My own comment over at the post:
I love this interview so much, like all the others. A lot of what you described about the church's reaction reminded me of the way some churches treat "out" homosexual Christians. I'm not talking about the outright condemnation, which of course truly stinks, but also the sense of not quite knowing how to react to people whose life can't be analyzed in terms of the June Cleaver myth of masculinity/femininity. It also reminded me of my own experience as a thirty-something perpetually single woman who is happy as such.
This made me wonder how many other "silent victims" there are out there, to our need to cram square pegs through round holes. God bless you, sir, and thank you for your courage.
Also: Kai is so CUTE! and full of life. He is obviously a loved and nurtured child. You're doing something right, that much is plain to see.
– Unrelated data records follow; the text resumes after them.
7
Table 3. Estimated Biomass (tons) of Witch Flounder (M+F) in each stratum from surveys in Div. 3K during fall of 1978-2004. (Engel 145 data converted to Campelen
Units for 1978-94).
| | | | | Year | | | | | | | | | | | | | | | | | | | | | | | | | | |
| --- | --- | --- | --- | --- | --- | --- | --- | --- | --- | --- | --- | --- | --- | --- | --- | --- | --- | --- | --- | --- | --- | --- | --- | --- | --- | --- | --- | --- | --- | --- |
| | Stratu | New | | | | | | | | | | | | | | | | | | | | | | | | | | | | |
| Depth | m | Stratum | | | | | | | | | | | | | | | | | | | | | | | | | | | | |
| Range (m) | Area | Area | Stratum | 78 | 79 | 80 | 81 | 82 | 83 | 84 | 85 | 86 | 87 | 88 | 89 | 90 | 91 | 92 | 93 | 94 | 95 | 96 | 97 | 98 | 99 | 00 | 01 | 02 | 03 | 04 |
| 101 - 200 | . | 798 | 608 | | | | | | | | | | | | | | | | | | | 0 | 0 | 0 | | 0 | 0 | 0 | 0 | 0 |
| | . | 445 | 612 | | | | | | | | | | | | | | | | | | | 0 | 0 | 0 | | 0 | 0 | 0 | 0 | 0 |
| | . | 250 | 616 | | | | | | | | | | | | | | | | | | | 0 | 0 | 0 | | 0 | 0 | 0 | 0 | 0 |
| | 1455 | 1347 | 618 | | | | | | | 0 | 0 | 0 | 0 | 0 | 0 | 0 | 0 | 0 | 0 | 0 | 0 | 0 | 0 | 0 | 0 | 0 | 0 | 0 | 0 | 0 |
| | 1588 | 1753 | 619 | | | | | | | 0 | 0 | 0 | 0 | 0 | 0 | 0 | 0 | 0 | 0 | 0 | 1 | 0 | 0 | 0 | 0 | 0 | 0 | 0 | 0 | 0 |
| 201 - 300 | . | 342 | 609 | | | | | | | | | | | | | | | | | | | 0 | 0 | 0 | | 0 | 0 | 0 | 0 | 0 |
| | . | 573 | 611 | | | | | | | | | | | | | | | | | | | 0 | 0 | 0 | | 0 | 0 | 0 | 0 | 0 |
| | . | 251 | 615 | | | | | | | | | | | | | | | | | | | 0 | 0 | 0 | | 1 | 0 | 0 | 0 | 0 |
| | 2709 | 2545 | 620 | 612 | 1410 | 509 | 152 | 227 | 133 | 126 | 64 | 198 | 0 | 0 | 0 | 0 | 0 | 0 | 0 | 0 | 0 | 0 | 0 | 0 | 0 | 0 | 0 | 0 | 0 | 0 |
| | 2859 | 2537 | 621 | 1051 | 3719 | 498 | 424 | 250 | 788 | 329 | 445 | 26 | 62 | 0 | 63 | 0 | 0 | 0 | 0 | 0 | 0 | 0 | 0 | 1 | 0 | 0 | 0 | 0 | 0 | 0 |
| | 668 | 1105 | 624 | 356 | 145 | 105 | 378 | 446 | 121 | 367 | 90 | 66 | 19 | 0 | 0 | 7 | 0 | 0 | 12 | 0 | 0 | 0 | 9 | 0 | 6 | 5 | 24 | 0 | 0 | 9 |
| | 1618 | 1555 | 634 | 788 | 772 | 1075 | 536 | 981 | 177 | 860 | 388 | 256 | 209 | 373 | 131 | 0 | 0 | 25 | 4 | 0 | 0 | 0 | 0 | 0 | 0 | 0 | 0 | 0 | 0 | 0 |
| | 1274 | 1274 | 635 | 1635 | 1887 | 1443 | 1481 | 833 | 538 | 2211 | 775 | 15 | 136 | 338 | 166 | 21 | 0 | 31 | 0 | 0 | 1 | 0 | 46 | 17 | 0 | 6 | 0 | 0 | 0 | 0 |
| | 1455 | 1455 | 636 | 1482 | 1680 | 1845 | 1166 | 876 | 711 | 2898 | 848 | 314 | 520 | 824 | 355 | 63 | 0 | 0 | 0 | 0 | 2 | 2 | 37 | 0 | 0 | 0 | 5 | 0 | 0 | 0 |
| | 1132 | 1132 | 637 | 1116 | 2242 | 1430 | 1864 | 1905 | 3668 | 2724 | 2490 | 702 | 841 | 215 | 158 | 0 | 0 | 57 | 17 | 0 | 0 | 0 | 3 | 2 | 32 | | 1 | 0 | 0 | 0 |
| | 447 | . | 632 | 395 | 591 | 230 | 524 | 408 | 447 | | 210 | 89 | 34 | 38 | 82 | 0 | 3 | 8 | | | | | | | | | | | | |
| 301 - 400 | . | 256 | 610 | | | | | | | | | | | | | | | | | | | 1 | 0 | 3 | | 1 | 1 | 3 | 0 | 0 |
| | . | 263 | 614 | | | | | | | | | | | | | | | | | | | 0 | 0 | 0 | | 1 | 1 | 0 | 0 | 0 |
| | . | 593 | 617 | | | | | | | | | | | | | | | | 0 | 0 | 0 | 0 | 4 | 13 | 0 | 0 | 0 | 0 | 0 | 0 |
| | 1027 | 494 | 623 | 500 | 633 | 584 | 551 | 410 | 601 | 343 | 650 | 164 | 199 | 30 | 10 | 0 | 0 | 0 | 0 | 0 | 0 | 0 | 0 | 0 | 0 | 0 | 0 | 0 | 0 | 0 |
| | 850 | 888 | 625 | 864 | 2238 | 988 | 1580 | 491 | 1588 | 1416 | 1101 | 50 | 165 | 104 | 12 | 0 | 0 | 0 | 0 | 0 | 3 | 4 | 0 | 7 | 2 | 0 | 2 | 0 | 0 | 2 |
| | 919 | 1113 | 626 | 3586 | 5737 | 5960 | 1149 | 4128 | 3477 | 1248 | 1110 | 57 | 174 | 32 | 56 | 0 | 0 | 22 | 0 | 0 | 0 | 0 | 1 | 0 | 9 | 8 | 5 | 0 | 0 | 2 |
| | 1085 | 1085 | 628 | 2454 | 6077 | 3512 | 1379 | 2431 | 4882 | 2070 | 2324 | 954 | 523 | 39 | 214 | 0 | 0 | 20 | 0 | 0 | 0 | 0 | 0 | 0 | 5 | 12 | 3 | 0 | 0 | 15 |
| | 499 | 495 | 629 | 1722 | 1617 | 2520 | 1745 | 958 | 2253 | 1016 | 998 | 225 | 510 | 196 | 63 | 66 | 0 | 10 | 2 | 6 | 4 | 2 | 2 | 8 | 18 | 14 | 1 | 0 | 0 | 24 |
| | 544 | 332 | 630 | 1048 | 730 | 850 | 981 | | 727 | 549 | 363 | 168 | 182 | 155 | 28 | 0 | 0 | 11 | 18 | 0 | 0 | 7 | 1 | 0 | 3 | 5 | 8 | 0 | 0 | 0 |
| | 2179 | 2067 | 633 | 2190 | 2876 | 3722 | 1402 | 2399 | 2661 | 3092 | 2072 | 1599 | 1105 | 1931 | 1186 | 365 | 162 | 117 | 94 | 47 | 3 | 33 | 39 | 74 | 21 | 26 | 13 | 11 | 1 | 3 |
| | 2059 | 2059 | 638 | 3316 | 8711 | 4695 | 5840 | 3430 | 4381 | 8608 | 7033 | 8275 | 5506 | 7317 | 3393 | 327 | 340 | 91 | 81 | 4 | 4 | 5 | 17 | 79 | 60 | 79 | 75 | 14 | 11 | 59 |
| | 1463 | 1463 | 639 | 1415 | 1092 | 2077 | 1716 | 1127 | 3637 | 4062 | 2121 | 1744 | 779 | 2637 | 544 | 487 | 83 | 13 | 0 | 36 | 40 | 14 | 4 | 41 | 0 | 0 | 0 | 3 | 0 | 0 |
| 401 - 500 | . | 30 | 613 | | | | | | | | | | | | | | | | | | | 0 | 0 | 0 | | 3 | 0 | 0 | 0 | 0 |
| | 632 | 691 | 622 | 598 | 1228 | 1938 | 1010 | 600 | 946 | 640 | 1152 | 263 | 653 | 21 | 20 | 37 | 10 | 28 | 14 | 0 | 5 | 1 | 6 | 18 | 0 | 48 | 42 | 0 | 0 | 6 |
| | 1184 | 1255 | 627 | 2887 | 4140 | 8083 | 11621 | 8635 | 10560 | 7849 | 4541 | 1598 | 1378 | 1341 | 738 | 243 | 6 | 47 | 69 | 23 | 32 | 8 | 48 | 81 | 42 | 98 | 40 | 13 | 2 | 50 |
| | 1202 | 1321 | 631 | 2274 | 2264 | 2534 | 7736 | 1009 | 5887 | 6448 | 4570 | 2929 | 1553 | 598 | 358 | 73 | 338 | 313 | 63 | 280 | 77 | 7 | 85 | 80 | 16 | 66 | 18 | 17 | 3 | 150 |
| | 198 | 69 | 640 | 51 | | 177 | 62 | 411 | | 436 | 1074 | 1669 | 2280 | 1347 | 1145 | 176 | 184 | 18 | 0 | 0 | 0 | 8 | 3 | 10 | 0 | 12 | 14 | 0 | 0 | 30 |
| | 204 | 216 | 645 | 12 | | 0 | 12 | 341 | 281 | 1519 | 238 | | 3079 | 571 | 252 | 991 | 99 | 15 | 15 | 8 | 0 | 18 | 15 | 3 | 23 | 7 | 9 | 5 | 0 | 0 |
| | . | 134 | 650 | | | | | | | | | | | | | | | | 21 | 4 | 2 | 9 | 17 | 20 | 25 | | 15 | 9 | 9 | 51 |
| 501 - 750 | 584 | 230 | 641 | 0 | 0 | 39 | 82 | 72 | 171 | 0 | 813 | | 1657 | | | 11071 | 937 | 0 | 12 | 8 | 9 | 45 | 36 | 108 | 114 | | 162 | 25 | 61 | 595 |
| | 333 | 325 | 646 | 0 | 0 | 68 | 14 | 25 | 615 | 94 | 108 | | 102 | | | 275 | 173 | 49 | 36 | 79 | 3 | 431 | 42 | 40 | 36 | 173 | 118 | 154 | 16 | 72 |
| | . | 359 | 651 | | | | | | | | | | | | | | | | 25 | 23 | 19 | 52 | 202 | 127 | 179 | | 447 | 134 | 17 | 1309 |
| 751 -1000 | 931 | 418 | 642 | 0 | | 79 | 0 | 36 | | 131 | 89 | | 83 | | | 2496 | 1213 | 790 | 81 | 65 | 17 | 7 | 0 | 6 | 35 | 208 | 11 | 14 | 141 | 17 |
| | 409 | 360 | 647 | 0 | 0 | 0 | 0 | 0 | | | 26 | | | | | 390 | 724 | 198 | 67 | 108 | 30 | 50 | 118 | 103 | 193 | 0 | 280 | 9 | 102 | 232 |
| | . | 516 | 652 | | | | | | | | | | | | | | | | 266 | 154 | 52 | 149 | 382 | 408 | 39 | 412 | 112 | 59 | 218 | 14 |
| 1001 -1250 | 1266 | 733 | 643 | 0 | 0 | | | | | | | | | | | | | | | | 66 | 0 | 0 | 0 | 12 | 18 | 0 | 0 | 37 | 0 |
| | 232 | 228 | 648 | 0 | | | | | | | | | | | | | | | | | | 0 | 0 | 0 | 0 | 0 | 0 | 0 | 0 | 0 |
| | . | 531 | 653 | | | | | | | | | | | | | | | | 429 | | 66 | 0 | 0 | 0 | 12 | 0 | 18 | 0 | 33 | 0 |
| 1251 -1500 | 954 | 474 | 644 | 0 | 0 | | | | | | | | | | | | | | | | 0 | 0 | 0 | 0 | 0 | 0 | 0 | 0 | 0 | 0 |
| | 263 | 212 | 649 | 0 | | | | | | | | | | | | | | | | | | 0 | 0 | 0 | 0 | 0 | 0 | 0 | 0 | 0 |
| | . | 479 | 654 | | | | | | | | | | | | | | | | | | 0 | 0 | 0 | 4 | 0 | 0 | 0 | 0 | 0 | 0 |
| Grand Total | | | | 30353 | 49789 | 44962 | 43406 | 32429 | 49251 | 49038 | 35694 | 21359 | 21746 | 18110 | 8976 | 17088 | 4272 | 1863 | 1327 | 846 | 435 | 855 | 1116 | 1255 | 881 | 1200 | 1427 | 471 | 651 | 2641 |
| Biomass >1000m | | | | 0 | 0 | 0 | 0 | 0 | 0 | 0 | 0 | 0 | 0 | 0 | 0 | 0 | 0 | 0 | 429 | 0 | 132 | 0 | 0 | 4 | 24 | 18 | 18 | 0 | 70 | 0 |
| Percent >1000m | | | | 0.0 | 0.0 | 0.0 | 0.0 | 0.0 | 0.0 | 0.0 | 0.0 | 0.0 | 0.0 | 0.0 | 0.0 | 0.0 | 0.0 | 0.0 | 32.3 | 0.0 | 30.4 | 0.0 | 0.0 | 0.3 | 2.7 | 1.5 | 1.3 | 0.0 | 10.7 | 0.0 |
Really, I can't recommend it highly enough. It's human and full of life, and also a telling glimpse at the way the Christian church this man found himself in, that they could not support him as perhaps they should have. Not just the church, either. People seem to have a hard time dealing with people whose lives can't be translated into the normal kinds of experience patterns.
It made me sad, not only for his sake, but for my own experiences as a thirty-year-old woman who's not angsting over the fact she hasn't found her man yet. I really have no problem with this and am happy with my friendships. But I have been to cocktail parties and Bible studies and the like, where people simply don't know what to make of me because I don't fit the normal mold. It was even more true before when I wasn't in grad school and was working temp jobs. The fact that I had no long-term career prospects at the point was sad but not the end of the world. The fact that I was a woman and not moving toward marriage was more noteworthy and more dangerous. (Was I secretly gay? Was I just a paradigm-buster that I didn't care about the thing women were supposed to care about? Didn't I know I'd never be happy without a family and wouldn't get one later on?) Yeah, there's sexism in those expectations and the resulting awkwardness - but the sexism cuts both ways.
But this interview also made me happy because it reminded me there are people out there who are just so human, ordering their life based on what works for them rather than what some abstract theory says is best - and it's just so uplifting and full of life. It reminded me that I didn't have to fit that mold either. And it made me think of my own SAHD cousin and my male friends in grad school who are their young children's primary caregivers because grad school means flexible hours. How good they are with their kids, and how well it works for them.
Do read it. Most of these interviews are worth reading, but this one really hit home for me. Wonderful read.